This was a fantastic event to end a marvellous weekend festival – typically Glasgow in its ‘casual’ construction of magnificent all-inclusive, all-encompassing, multi-arts events. And this portion of the festival was resided over personally by Steve Reich, who is described as a “demanding critic” of the performances of his compositions. His presence is educational and completing, providing the often unusual third tip of the performer, composer, audience triangle.

Colin Currie Group © Chris Gloag
Colin Currie Group
© Chris Gloag

The concert captured a snapshot of the beating heart of Reich’s pioneering, compositional minimalism (quite viscerally, given the beating nature of his rhythms) – beginning with a piece stripped bare to the essential and ancestral, Music for Pieces of Wood. The Colin Currie Group were masterful and thorough to the last detail. No wonder, considering their close working relationship with Reich from the group’s conception. This tricky, technically demanding piece was executed to such effect and rhythmic perfection, presenting a weave of interlocking rhythms and combinations of parts that commanded the entire concert hall. The group managed to achieve such expression with what might seem like merely the limiting woodblock that it sent excited shivers, but then, therein lies Reich’s genius. When the piece ended, the silence poured in like a furious waterfall, showing the extent to which Reich and Group harnessed the environment.

Quartet added colourful layers to this gesso that cleansed the hall. But it still remained powerfully stripped – visualised by the topless piano of the two, whose guts are magnified and mirrored by the two vibraphones. An unconventional quartet indeed. The percussionists achieved beautiful resonance against the brooding, syncopated underlay of the pianos. The ensemble emphasised moments of clarity in the relentless, extraordinary sound world created, with hints of Jazz and Asian influences. It is important to note that all varying ensembles functioned smoothly throughout the concert, as a minimalist machine. Shimmers of excellence sparked from each player, but it is almost impossible to pick out individuals due to the intention of the music so striving, amidst the cogs and wheels, to capture essences.

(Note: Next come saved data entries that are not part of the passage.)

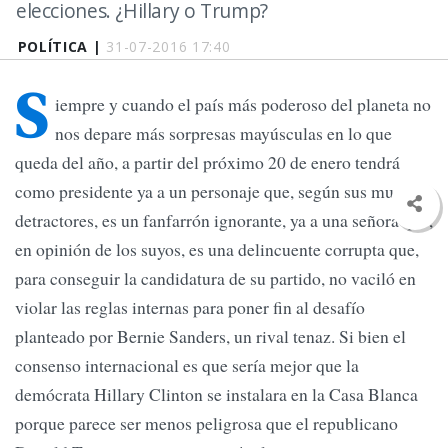
elecciones. ¿Hillary o Trump?
POLÍTICA |
31-07-2016 17:40
S
iempre y cuando el país más poderoso del planeta no
nos depare más sorpresas mayúsculas en lo que
queda del año, a partir del próximo 20 de enero tendrá
como presidente ya a un personaje que, según sus muchos
detractores, es un fanfarrón ignorante, ya a una señora que,
en opinión de los suyos, es una delincuente corrupta que,
para conseguir la candidatura de su partido, no vaciló en
violar las reglas internas para poner fin al desafío
planteado por Bernie Sanders, un rival tenaz. Si bien el
consenso internacional es que sería mejor que la
demócrata Hillary Clinton se instalara en la Casa Blanca
porque parece ser menos peligrosa que el republicano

Synergy’s Scat-like vocals in Music for 18 Musicians were entrancing, particularly the well-pitched higher notes that pinged out effortlessly from Joanna Forbes L’Estrange. This piece further emphasises Reich’s intention to blur the line between body and instrument, environment and ensemble. It is incredible to watch and hear, a feat of stamina as well as musical ability. But it still feels accessible and carnal to a unique degree. The coloured lighting changed at points in the piece as if to sober the audience, to bring us out of the trance then slowly lower us back into the pot. Mention must be given to the engineers behind the sound and lighting. Especially David Sheppard (Sound Engineer), without whose command of the ensemble and venue the piece would be incomplete.

Symmetry is inescapable in this monumental piece. There are moments of clarity and moments of dissolution, just as in Music for Pieces of Wood. The bass clarinets (Timothy Lines and Daniel Broncano) had particular impact, and the textures and layers of voices throughout the musicians were extraordinarily alive, gelling harmoniously and in unison, in a Performance Art-like evocation. Again, similarly to Quartet, the quizzical high melody of the metallophone, heralding section changes, contrasts with the darker piano lines, playing with patterns of musical light above the melee. All three pieces are metamorphic, and the performers were too, with instrumentalists typically doubling up in Music for 18 Musicians. Choreographed, they moved easily around the stage. Reich’s creations are crying out for more collaboration.

I highly recommend anyone and everyone to take any opportunity they might have to witness Reich live, as well as the Colin Currie Group and Synergy Vocals. We are lucky to consult him whilst we still can, and to have such open laboratories for new music unbelievably nearly 50 years old. This concert and weekend was a splendid celebration of minimalism and collaboration.